Les bruits des vagues arrivent jusqu’à ses oreilles pour lui murmurer leur perpétuel
suicide. Cette nuit-là, rien de cela n’arrive. Mais un soupçon de bruit
provient de près, de sa chambre. Y a-t-il quelqu’un ? Ali s’enfonce dans
sa couette, son cœur commence à battre, il n’ose plus envoyer sa main sur le
commutateur qui se trouve au-dessus de sa tête. Une présence est là. Elle est
de plus en plus présente. Il la sent. Il sent quelque chose l’épier. Que
faire ? Son cœur continue à battre très fort. Il le sent se balader dans
tout son corps. Soudainement, le bruit
cesse. Ali sort sa tête de la couette, essaie de voir ce qui se trouve
là, en face de lui mais il fait nuit et ne peut rien distinguer. Il tend sa
main vers le bouton, malheureusement la lampe d’éclairage ne répond pas. Il
entend la porte s’ouvrir et se fermer le temps que l’inconnu sorte. C’est une
vérité, il était là, quelque chose était là, dans sa chambre, à quelques
centimètres de son lit.
Quelqu’un s’est introduit dans la maison. Comment
a-t-il fait ? La porte était bien fermée. Ali est sûr maintenant. Il
réessaie, sans succès, de déclencher la lumière. Une lumière vient du salon et
pénètre dans sa chambre par le dessous de la porte. La peur le regagne. Il s’agrippe
à je ne sais quel vide. Il faut qu’il crie de toutes ses forces pour alerter
les voisins dont la maison est à une trentaine de mètres de chez lui. Il doit
le faire quand même. Mais aucun son, aucune voix ne sort de sa gorge. Il tremble
maintenant de tout son corps, son lit grince, une sueur froide l’envahit. Il
s’accroche à sa couette avec toutes ses forces. Il se rappelle que dans les
situations difficiles il n’y a qu’à prier dieu, mais quel dieu ? Comment
va-t-il faire ? Le Coran est à son chevet et il suffit qu’il le touche,
mais à côté il y a aussi un autre livre, celui de Salman Rochdi « Les
versets sataniques ». Il se débat pour se calmer mais ne réussit pas. Il
n’arrive pas à apaiser ses membres qui deviennent objet d’un tremblement
terrible.
Dans
le salon, il y a de la vie ; il entend la télé, des paroles qu’il n’arrive
pas à comprendre. Les pleurs d’un bébé et des rires le font comprendre qu’il y
a plus d’une personne, peut-être toute une famille d’inconnus. Le bébé continue
de pleurer, ses cris deviennent de plus en plus forts comme s’il recevait des
piqures d’abeille ou des décharges électriques. La chambre commence à tourner.
Les meubles subissent le mouvement et s’entrechoquent. Ali devient un de ses
objets, il perd tout contrôle. Il s’évanouit…
Au
réveil, les yeux d’Ali rencontrent le regard d’une femme toute nue en face de
lui. Elle semble le défier par la puissance de son regard. Puis, il se rend
compte de la présence de deux hommes à côté d’elle bien indifférents, mais eux,
par contre, sont bien habillés. Il ne comprend pas ce qu’il voit : des
arbres, une autre femme qui prend son bain dans un un
ruisseau qui coule pas loin de l’endroit où sont assis les deux hommes et la
femme sans habits. Pourquoi est-il là, proche de cette scène surréaliste ?

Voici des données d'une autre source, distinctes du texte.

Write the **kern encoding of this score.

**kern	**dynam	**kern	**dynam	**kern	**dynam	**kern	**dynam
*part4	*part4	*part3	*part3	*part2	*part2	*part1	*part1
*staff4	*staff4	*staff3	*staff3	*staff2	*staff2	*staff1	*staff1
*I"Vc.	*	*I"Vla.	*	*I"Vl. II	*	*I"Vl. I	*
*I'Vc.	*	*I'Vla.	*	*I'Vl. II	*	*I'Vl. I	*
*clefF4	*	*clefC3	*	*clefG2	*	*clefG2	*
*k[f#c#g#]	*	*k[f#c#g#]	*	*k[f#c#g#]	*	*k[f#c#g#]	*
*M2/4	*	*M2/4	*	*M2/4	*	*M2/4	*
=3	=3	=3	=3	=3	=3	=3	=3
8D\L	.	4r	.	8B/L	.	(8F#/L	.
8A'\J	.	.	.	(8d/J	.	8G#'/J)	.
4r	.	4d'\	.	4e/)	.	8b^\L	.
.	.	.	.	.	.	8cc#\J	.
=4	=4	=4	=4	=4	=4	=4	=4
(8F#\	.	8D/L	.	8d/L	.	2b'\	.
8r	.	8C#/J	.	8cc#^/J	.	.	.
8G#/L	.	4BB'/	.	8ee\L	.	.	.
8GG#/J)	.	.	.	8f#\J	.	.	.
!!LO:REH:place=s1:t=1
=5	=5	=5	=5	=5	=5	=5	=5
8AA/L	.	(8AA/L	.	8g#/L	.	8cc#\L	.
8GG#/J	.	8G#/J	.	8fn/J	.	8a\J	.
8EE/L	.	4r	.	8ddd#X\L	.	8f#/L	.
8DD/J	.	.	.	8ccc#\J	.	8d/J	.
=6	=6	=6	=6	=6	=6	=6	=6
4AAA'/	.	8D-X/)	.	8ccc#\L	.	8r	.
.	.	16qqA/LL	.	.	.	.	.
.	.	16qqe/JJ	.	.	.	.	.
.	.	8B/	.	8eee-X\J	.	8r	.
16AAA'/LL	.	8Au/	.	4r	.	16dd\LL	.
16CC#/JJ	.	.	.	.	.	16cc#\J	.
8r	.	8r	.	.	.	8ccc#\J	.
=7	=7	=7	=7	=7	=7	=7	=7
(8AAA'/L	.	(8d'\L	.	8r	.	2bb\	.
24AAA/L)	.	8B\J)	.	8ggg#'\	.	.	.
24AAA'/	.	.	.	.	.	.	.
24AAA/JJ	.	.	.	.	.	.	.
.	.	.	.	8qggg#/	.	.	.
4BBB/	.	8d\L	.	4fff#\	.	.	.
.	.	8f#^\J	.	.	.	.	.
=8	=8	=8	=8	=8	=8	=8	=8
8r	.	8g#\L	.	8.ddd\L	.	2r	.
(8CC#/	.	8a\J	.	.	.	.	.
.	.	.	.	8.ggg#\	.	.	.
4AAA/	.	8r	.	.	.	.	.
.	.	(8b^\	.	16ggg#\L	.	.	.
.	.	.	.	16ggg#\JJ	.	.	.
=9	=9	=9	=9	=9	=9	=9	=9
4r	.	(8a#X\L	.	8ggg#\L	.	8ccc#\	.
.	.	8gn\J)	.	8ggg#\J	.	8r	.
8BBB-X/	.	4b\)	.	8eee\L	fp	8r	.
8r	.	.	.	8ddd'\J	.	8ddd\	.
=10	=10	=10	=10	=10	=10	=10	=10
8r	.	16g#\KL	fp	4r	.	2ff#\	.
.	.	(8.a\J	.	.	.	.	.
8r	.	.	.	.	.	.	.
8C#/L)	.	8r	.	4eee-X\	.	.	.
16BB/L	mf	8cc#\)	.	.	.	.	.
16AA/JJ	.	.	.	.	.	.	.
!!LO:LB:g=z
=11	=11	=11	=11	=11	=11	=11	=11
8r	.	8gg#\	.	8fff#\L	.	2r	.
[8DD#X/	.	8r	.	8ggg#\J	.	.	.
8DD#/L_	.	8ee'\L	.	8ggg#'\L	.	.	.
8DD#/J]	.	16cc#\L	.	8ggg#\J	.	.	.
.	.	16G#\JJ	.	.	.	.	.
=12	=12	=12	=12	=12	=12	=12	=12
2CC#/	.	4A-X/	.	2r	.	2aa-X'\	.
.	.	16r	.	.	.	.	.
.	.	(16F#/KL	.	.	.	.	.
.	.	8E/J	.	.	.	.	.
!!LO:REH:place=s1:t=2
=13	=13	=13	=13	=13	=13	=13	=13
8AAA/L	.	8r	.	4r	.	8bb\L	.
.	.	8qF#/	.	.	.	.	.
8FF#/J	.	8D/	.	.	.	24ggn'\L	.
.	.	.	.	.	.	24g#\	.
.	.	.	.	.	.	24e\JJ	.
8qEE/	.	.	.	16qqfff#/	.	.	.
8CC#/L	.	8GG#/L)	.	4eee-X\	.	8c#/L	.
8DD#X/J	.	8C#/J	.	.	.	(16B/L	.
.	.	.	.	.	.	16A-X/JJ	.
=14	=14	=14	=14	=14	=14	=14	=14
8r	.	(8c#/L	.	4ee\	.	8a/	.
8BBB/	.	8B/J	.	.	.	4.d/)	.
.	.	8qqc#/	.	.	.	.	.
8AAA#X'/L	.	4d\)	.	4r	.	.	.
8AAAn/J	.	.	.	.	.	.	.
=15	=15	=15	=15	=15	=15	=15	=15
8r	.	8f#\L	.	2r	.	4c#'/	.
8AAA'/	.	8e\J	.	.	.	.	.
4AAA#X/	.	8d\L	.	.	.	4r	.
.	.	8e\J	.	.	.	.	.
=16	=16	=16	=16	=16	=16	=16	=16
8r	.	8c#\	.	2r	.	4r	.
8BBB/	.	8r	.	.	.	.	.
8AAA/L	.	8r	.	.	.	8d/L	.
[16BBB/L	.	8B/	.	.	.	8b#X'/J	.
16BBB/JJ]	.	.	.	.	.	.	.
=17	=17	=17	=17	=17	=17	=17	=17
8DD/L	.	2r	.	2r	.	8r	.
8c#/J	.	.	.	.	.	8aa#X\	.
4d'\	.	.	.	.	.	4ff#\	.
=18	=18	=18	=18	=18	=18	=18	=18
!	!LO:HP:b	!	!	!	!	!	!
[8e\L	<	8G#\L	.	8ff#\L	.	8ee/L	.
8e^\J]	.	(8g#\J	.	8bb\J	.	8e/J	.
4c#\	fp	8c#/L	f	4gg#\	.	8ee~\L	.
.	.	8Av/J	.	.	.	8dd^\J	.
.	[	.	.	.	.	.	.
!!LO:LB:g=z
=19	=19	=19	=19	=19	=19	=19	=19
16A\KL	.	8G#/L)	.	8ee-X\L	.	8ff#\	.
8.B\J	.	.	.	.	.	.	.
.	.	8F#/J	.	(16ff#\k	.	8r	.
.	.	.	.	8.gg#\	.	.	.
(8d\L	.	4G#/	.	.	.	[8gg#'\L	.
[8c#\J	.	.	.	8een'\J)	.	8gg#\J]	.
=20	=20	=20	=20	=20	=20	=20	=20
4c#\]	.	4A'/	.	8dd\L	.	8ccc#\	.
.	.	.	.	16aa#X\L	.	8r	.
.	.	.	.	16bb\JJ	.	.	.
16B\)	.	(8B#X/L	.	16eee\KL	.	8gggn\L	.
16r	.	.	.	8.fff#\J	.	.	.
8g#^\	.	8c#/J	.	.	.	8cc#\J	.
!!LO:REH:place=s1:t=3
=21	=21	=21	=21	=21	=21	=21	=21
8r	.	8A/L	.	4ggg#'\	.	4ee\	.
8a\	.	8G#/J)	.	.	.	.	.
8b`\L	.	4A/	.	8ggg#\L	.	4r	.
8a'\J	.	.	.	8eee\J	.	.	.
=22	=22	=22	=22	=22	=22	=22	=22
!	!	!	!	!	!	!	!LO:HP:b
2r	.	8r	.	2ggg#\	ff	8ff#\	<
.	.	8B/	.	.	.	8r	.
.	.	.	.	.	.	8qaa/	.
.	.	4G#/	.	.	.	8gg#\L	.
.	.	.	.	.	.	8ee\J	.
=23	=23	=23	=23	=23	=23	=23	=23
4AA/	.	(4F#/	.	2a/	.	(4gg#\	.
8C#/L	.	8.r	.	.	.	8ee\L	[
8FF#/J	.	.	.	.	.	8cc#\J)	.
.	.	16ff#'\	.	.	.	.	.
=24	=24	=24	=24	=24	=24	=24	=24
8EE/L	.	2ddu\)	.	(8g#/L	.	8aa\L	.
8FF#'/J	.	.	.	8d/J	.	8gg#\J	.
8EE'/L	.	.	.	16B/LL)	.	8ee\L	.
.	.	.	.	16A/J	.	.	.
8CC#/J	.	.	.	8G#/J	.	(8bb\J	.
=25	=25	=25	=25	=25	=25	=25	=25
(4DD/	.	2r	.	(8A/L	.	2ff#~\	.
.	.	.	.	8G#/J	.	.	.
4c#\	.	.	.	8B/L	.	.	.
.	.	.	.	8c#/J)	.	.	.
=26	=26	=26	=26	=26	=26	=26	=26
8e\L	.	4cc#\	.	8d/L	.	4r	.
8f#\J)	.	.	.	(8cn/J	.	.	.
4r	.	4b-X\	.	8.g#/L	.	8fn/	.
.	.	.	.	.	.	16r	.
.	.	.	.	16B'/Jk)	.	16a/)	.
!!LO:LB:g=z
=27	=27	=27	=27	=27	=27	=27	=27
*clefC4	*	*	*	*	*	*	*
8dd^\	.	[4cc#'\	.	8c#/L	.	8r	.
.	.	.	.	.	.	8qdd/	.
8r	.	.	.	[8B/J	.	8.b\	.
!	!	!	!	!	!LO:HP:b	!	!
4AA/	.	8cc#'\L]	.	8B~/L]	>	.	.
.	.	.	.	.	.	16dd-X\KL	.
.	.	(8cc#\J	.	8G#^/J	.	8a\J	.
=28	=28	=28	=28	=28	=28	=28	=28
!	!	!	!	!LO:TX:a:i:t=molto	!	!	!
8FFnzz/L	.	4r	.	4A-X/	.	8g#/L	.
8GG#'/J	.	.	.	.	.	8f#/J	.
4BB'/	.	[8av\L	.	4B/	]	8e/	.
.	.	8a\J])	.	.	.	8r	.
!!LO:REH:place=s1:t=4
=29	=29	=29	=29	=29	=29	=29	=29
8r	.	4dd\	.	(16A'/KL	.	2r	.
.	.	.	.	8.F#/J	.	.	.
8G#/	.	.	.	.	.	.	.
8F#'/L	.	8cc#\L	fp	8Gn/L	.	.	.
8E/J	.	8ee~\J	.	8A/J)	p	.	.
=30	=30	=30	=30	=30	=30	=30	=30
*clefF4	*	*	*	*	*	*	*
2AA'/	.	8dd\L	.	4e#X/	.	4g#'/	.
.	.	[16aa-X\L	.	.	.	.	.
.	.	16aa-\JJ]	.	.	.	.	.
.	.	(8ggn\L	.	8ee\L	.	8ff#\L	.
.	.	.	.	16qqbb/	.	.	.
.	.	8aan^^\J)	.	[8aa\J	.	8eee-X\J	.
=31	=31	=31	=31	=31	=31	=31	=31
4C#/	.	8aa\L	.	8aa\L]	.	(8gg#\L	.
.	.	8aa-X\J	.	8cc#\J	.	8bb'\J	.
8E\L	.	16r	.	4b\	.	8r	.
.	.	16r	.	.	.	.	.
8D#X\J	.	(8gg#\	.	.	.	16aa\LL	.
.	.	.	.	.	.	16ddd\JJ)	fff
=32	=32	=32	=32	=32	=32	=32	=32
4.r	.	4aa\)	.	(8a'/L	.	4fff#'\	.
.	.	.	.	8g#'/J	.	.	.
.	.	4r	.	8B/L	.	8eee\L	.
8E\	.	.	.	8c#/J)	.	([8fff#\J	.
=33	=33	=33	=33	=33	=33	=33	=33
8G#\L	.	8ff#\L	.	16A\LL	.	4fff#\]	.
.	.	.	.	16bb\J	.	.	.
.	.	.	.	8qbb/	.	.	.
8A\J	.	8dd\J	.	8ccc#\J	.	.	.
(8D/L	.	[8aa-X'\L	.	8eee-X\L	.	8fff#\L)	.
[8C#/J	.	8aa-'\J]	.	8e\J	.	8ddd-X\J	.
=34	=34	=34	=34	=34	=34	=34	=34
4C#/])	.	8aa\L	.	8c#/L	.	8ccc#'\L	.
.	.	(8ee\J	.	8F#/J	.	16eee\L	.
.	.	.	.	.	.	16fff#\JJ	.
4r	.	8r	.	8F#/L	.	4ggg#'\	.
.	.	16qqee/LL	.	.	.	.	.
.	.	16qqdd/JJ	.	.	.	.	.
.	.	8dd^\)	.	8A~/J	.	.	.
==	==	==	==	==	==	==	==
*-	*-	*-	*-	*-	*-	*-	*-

C’est un rêve ou une réalité ? Mille
et une questions lui taraudent l’esprit encore en état de flottement. Il
regarde autour de lui et découvre qu’il est
bien dans sa chambre mais pas à sa place, dans son lit. Il est allongé sur le
sol où des habits trainent donnant l’impression qu’une meute de chats a sévi là.
Tout est clair puisque ’ouverte, la fenêtre laisse entrer la lumière du jour. Il
jette un regard sur l’horloge et découvre qu’elle s’est arrêtée sur trois
heures onze minutes. Il remet ses yeux
dans la direction de la femme nue et
n’aperçoit que le tableau de Manet « Le déjeuner sur l’herbe » qu’il
avait fixé le premier jour de son arrivée.
On sonne. Vite, ça doit être sa famille qui arrive.